Far and away the most comprehensive Trials game yet, Trials Fusion is positively brimming with content. Beating the standard events alone will take a good 5-6 hours, accounting for about 70% of the overall completion, but obtaining that elusive 100% will take countless hours and numerous replays.
Finishing the game opens up new medal challenges for every event, while the innumerable challenges will put your completist credentials to the test. Most mortals will get as far as the extreme tracks before hanging up their controllers in the interest of maintaining their sanity. After all, adding more upsetting flashbacks to your Trials memory banks is only going to make things worse, so it's probably best to quit while you're ahead. Stick with it, and you'll be rewarded in spades.

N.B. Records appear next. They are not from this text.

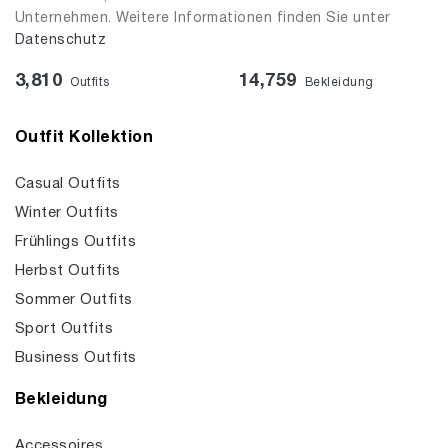
Unternehmen. Weitere Informationen finden Sie unter
Datenschutz
3,810
14,759
Outfits
Bekleidung
Outfit Kollektion
Casual Outfits
Winter Outfits
Frühlings Outfits
Herbst Outfits
Sommer Outfits
Sport Outfits
Business Outfits
Bekleidung
Accessoires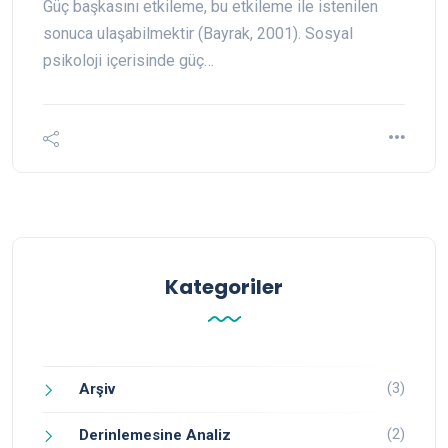
Güç başkasını etkileme, bu etkileme ile istenilen
sonuca ulaşabilmektir (Bayrak, 2001). Sosyal
psikoloji içerisinde güç…
Kategoriler
(3)
Arşiv
(2)
Derinlemesine Analiz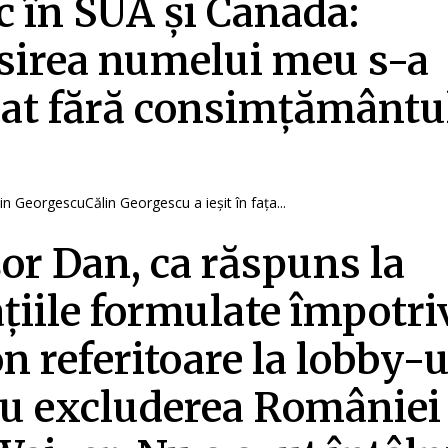
ic în SUA și Canada:
sirea numelui meu s-a
zat fără consimțământu
ălin GeorgescuCălin Georgescu a ieșit în fața...
or Dan, ca răspuns la
țiile formulate împotriv
n referitoare la lobby-u
u excluderea României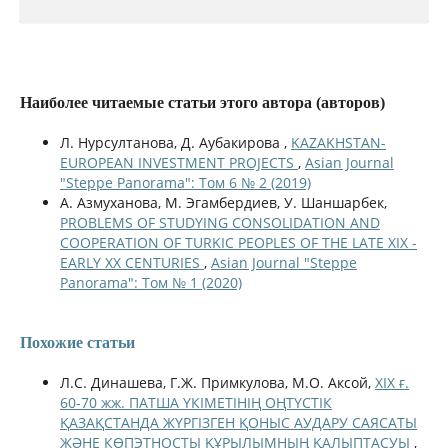
Наиболее читаемые статьи этого автора (авторов)
Л. Нурсултанова, Д. Аубакирова ,
KAZAKHSTAN-
EUROPEAN INVESTMENT PROJECTS
,
Asian Journal
"Steppe Panorama": Том 6 № 2 (2019)
А. Азмуханова, М. Эгамбердиев, У. Шаншарбек,
PROBLEMS OF STUDYING CONSOLIDATION AND
COOPERATION OF TURKIC PEOPLES OF THE LATE XIX -
EARLY XX CENTURIES
,
Asian Journal "Steppe
Panorama": Том № 1 (2020)
Похожие статьи
Л.С. Динашева, Г.Ж. Примкулова, М.О. Аксой,
XIX ғ.
60-70 жж. ПАТША ҮКІМЕТІНІҢ ОҢТҮСТІК
ҚАЗАҚСТАНДА ЖҮРГІЗГЕН ҚОНЫС АУДАРУ САЯСАТЫ
ЖӘНЕ КӨПЭТНОСТЫ ҚҰРЫЛЫМНЫҢ ҚАЛЫПТАСУЫ
,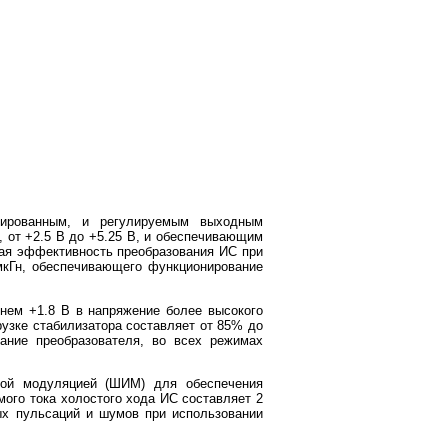
ированным, и регулируемым выходным
 от +2.5 В до +5.25 В, и обеспечивающим
ная эффективность преобразования ИС при
мкГн, обеспечивающего функционирование
нем +1.8 В в напряжение более высокого
рузке стабилизатора составляет от 85% до
ание преобразователя, во всех режимах
ной модуляцией (ШИМ) для обеспечения
мого тока холостого хода ИС составляет 2
ых пульсаций и шумов при использовании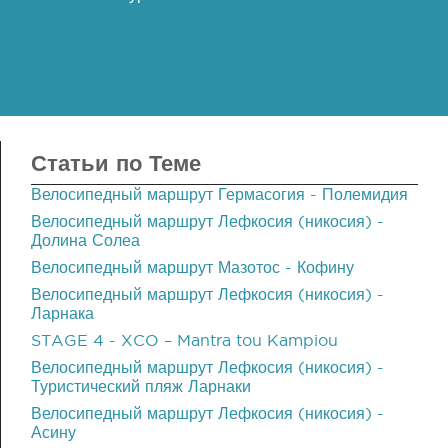
Статьи по Теме
Велосипедный маршрут Гермасогия - Полемидия
Велосипедный маршрут Лефкосия (никосия) -
Долина Солеа
Велосипедный маршрут Мазотос - Кофину
Велосипедный маршрут Лефкосия (никосия) -
Ларнака
STAGE 4 - XCO – Mantra tou Kampiou
Велосипедный маршрут Лефкосия (никосия) -
Туристический пляж Ларнаки
Велосипедный маршрут Лефкосия (никосия) -
Асину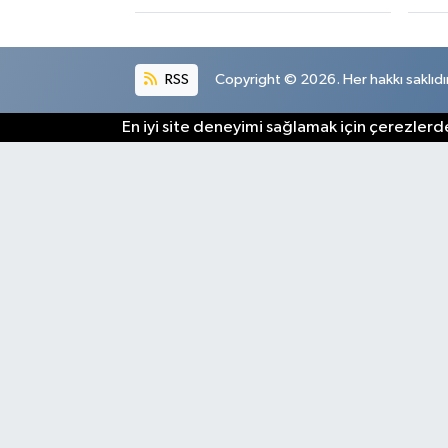
RSS
Copyright © 2026. Her hakkı saklıdır
En iyi site deneyimi sağlamak için çerezlerde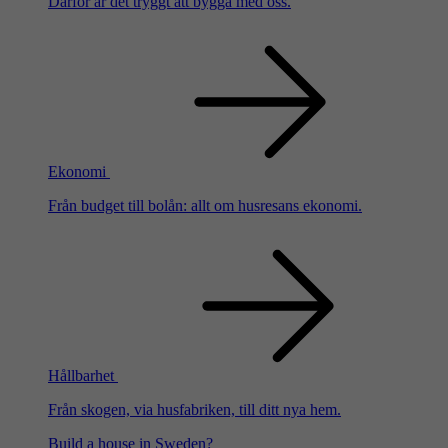
Därför är det tryggt att bygga med oss.
Ekonomi
Från budget till bolån: allt om husresans ekonomi.
Hållbarhet
Från skogen, via husfabriken, till ditt nya hem.
Build a house in Sweden?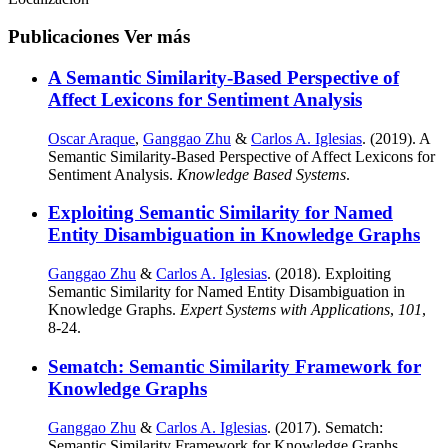
Publicaciones
Ver más
A Semantic Similarity-Based Perspective of
Affect Lexicons for Sentiment Analysis
Oscar Araque
,
Ganggao Zhu
&
Carlos A. Iglesias
. (2019). A
Semantic Similarity-Based Perspective of Affect Lexicons for
Sentiment Analysis.
Knowledge Based Systems
.
Exploiting Semantic Similarity for Named
Entity Disambiguation in Knowledge Graphs
Ganggao Zhu
&
Carlos A. Iglesias
. (2018). Exploiting
Semantic Similarity for Named Entity Disambiguation in
Knowledge Graphs.
Expert Systems with Applications
,
101
,
8-24.
Sematch: Semantic Similarity Framework for
Knowledge Graphs
Ganggao Zhu
&
Carlos A. Iglesias
. (2017). Sematch:
Semantic Similarity Framework for Knowledge Graphs.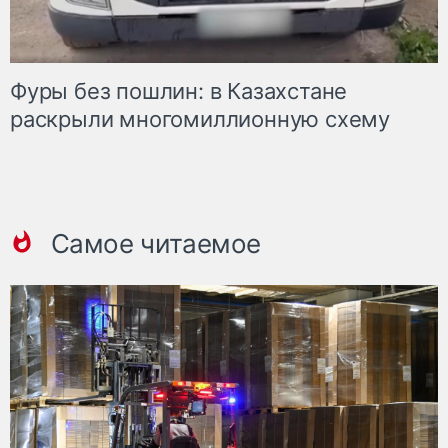
Фуры без пошлин: в Казахстане
раскрыли многомиллионную схему
Самое читаемое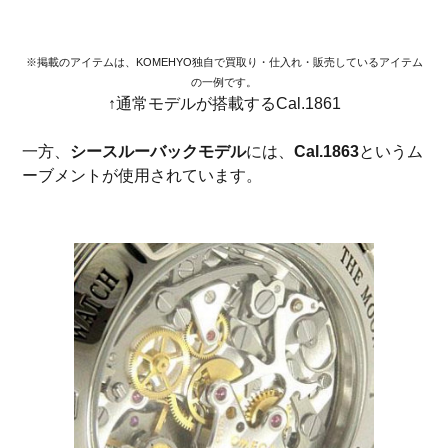
※掲載のアイテムは、KOMEHYO独自で買取り・仕入れ・販売しているアイテム
の一例です。
↑通常モデルが搭載するCal.1861
一方、
シースルーバックモデル
には、
Cal.1863
というム
ーブメントが使用されています。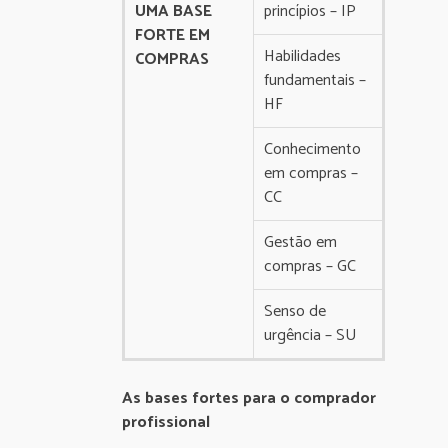
UMA BASE
princípios – IP
FORTE EM
Habilidades
COMPRAS
fundamentais –
HF
Conhecimento
em compras –
CC
Gestão em
compras – GC
Senso de
urgência – SU
As bases fortes para o comprador
profissional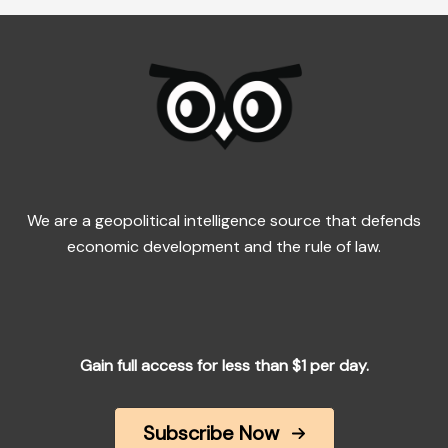
We are a geopolitical intelligence source that defends
economic development and the rule of law.
Gain full access for less than $1 per day.
Subscribe Now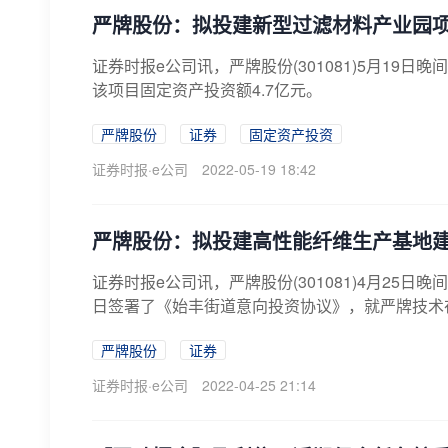
严牌股份：拟投建新型过滤材料产业园
证券时报e公司讯，严牌股份(301081)5月1
该项目固定资产投资额4.7亿元。
严牌股份
证券
固定资产投资
证券时报·e公司
2022-05-19 18:42
严牌股份：拟投建高性能纤维生产基地
证券时报e公司讯，严牌股份(301081)4月2
日签署了《始丰街道意向投资协议》，就严牌技术在
严牌股份
证券
证券时报·e公司
2022-04-25 21:14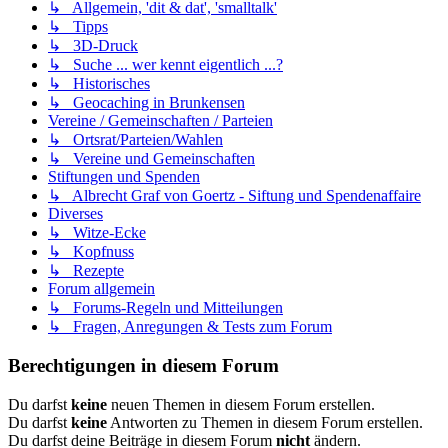
↳ Allgemein, 'dit & dat', 'smalltalk'
↳ Tipps
↳ 3D-Druck
↳ Suche ... wer kennt eigentlich ...?
↳ Historisches
↳ Geocaching in Brunkensen
Vereine / Gemeinschaften / Parteien
↳ Ortsrat/Parteien/Wahlen
↳ Vereine und Gemeinschaften
Stiftungen und Spenden
↳ Albrecht Graf von Goertz - Siftung und Spendenaffaire
Diverses
↳ Witze-Ecke
↳ Kopfnuss
↳ Rezepte
Forum allgemein
↳ Forums-Regeln und Mitteilungen
↳ Fragen, Anregungen & Tests zum Forum
Berechtigungen in diesem Forum
Du darfst
keine
neuen Themen in diesem Forum erstellen.
Du darfst
keine
Antworten zu Themen in diesem Forum erstellen.
Du darfst deine Beiträge in diesem Forum
nicht
ändern.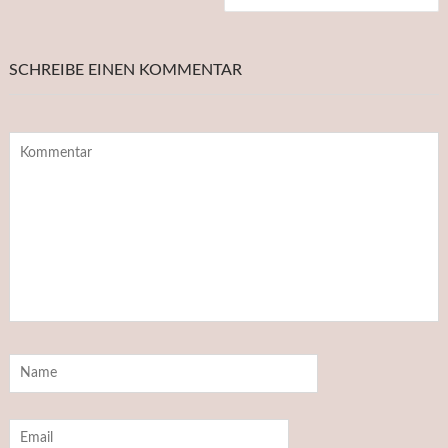
SCHREIBE EINEN KOMMENTAR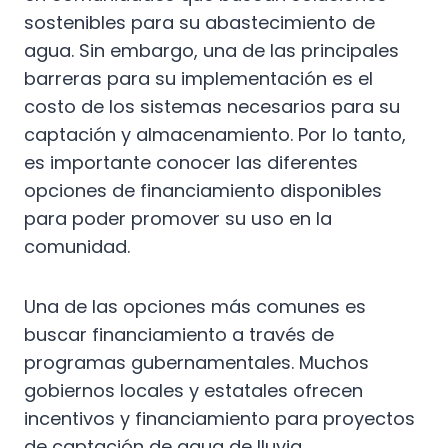
sostenibles para su abastecimiento de
agua. Sin embargo, una de las principales
barreras para su implementación es el
costo de los sistemas necesarios para su
captación y almacenamiento. Por lo tanto,
es importante conocer las diferentes
opciones de financiamiento disponibles
para poder promover su uso en la
comunidad.
Una de las opciones más comunes es
buscar financiamiento a través de
programas gubernamentales. Muchos
gobiernos locales y estatales ofrecen
incentivos y financiamiento para proyectos
de captación de agua de lluvia,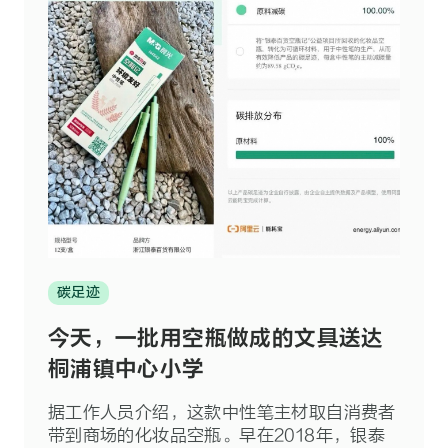
碳足迹
今天，一批用空瓶做成的文具送达
桐浦镇中心小学
据工作人员介绍，这款中性笔主材取自消费者
带到商场的化妆品空瓶。早在2018年，银泰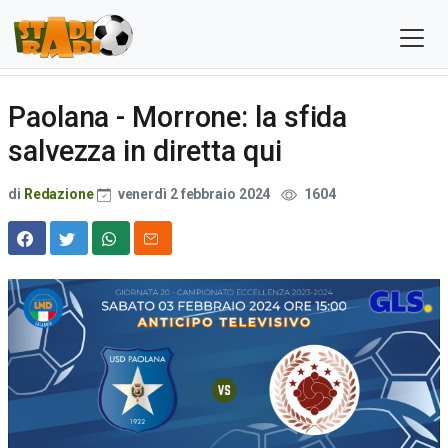
Paolana - Morrone: la sfida
salvezza in diretta qui
di
Redazione
venerdì 2 febbraio 2024
1604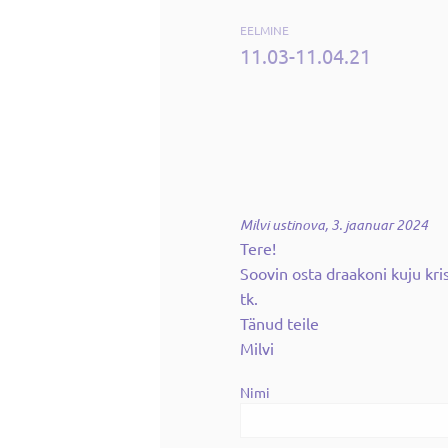
EELMINE
11.03-11.04.21
Milvi ustinova,
3. jaanuar 2024
Tere!
Soovin osta draakoni kuju kris
tk.
Tänud teile
Milvi
Nimi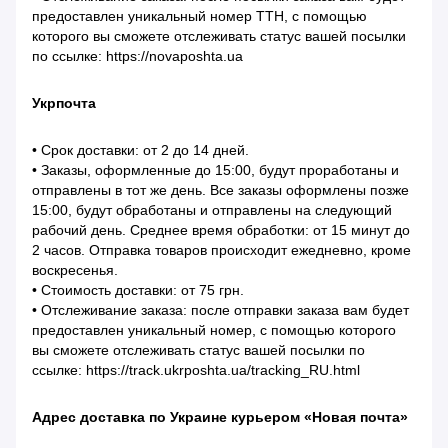
предоставлен уникальный номер ТТН, с помощью
которого вы сможете отслеживать статус вашей посылки
по ссылке: https://novaposhta.ua
Укрпочта
• Срок доставки: от 2 до 14 дней.
• Заказы, оформленные до 15:00, будут проработаны и
отправлены в тот же день. Все заказы оформлены позже
15:00, будут обработаны и отправлены на следующий
рабочий день. Среднее время обработки: от 15 минут до
2 часов. Отправка товаров происходит ежедневно, кроме
воскресенья.
• Стоимость доставки: от 75 грн.
• Отслеживание заказа: после отправки заказа вам будет
предоставлен уникальный номер, с помощью которого
вы сможете отслеживать статус вашей посылки по
ссылке: https://track.ukrposhta.ua/tracking_RU.html
Адрес доставка по Украине курьером «Новая почта»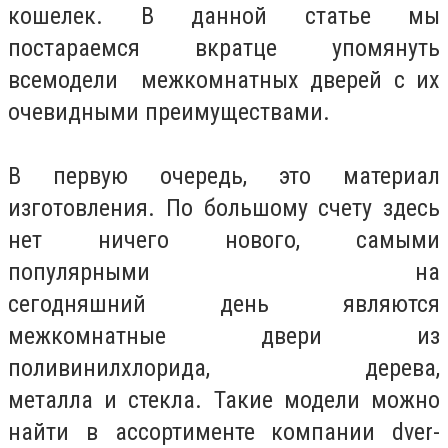
кошелек. В данной статье мы
постараемся вкратце упомянуть
всемодели межкомнатных дверей с их
очевидными преимуществами.
В первую очередь, это материал
изготовления. По большому счету здесь
нет ничего нового, самыми
популярными на
сегодняшний день являются
межкомнатные двери из
поливинилхлорида, дерева,
металла и стекла. Такие модели можно
найти в ассортименте компании dver-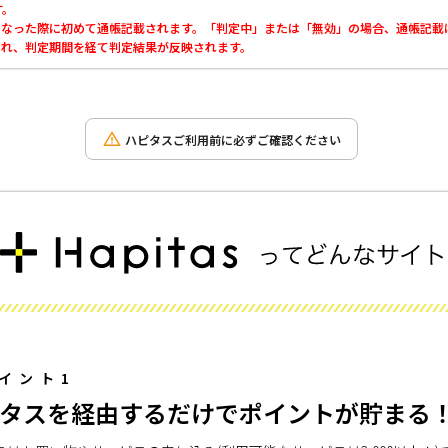
す。
」になった際に初めて通帳記載されます。「判定中」または「無効」の場合、通帳記載
載され、判定期間を経て判定結果が反映されます。
ハピタスご利用前に必ずご確認ください
イント1
タスを経由するだけでポイントが貯まる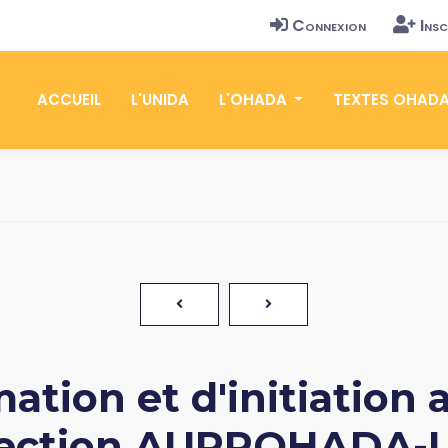
Connexion
Insc
ACCUEIL
L'UNIDA
L'OHADA
TEXTES OHAD
ation et d'initiation 
ection AUPROHADA-UM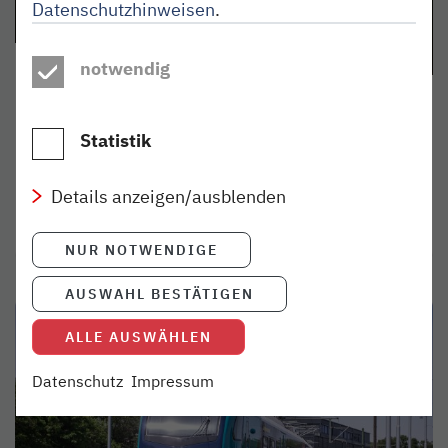
Datenschutzhinweisen
.
notwendig
SO ISSES
17. NOV 2023
Die Lokbuch-Winterausgabe
Statistik
Vom Akku-Netz bis Weihnachtsmärkte – 20 Seiten,
die es in sich haben.
Details anzeigen/ausblenden
weiterlesen
NUR NOTWENDIGE
AUSWAHL BESTÄTIGEN
ALLE AUSWÄHLEN
Datenschutz
Impressum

Electronic music complements the futuristic vibe nicely, while the familiar wail of your bike's engine is present and correct. Your rider also still screams in terror like Homer Simpson as you fly off a cliff edge.
Fusion is the shiniest, prettiest Trials yet, which is all you need to know really. It's also nicely presented.
Equal parts tight physics and infuriating motocross simulation, Trials Fusion holds the same irresistible sway over players with its wheelies, flips and weep-inducing challenges. It'll drive you mad, but then that's just Trials.
Dozens of tracks, the option to create your own in Track Central, challenges, leaderboards and medals galore, local multiplayer (there's no sign of online just yet); there's a raft of content in Trials Fusion. Fewer Skill Games than Trials Evolution means slightly less variety, however, which is a shame, and at time of writing, the Tournaments mode was greyed out with a 'coming soon' message, and is now 'pyrosequencing', whatever that means. Otherwise, you get your money's worth.
Trials Fusion is hard, and so too is its achievement list. Sniffing out secrets, passing every challenge, doing all of the things is required. You'll have to dig in and invest the time. And perhaps a piece of your sanity too.
As relentlessly bastard-hard as ever, Trials Fusion coaxes you in with its easy and medium events, before kicking you square in the balls with its later hard and extreme tracks. It's still utterly brilliant, but takes no prisoners. In conclusion: Trials Fusion – good but hard. Just like the other games. Buy it.